__What needs to be done__.
Transcribe every line of text in the material below word for word, leaving out the pictures.

---------- Input material ----------

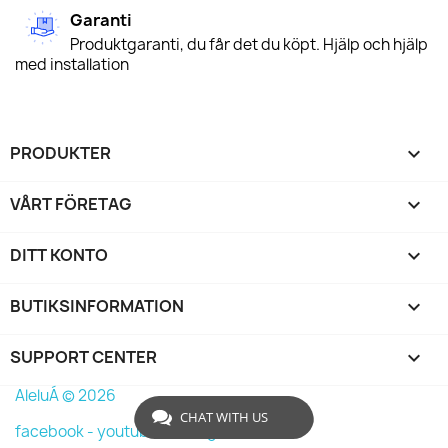
Garanti
Produktgaranti, du får det du köpt. Hjälp och hjälp
med installation
PRODUKTER

VÅRT FÖRETAG

DITT KONTO

BUTIKSINFORMATION
keyboard_arrow_down
SUPPORT CENTER

AleluÁ © 2026
CHAT WITH US
facebook -
youtube -
instagram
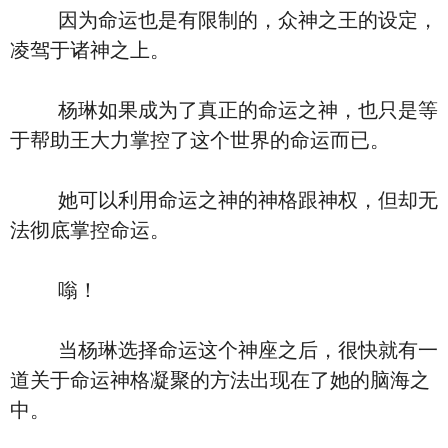
因为命运也是有限制的，众神之王的设定，
凌驾于诸神之上。
杨琳如果成为了真正的命运之神，也只是等
于帮助王大力掌控了这个世界的命运而已。
她可以利用命运之神的神格跟神权，但却无
法彻底掌控命运。
嗡！
当杨琳选择命运这个神座之后，很快就有一
道关于命运神格凝聚的方法出现在了她的脑海之
中。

----------

__Response to the task__.
Garanti
Produktgaranti, du får det du köpt. Hjälp och hjälp
med installation
PRODUKTER

VÅRT FÖRETAG

DITT KONTO

BUTIKSINFORMATION
keyboard_arrow_down
SUPPORT CENTER

AleluÁ © 2026
CHAT WITH US
facebook -
youtube -
instagram
因为命运也是有限制的，众神之王的设定，
凌驾于诸神之上。
杨琳如果成为了真正的命运之神，也只是等
于帮助王大力掌控了这个世界的命运而已。
她可以利用命运之神的神格跟神权，但却无
法彻底掌控命运。
嗡！
当杨琳选择命运这个神座之后，很快就有一
道关于命运神格凝聚的方法出现在了她的脑海之
中。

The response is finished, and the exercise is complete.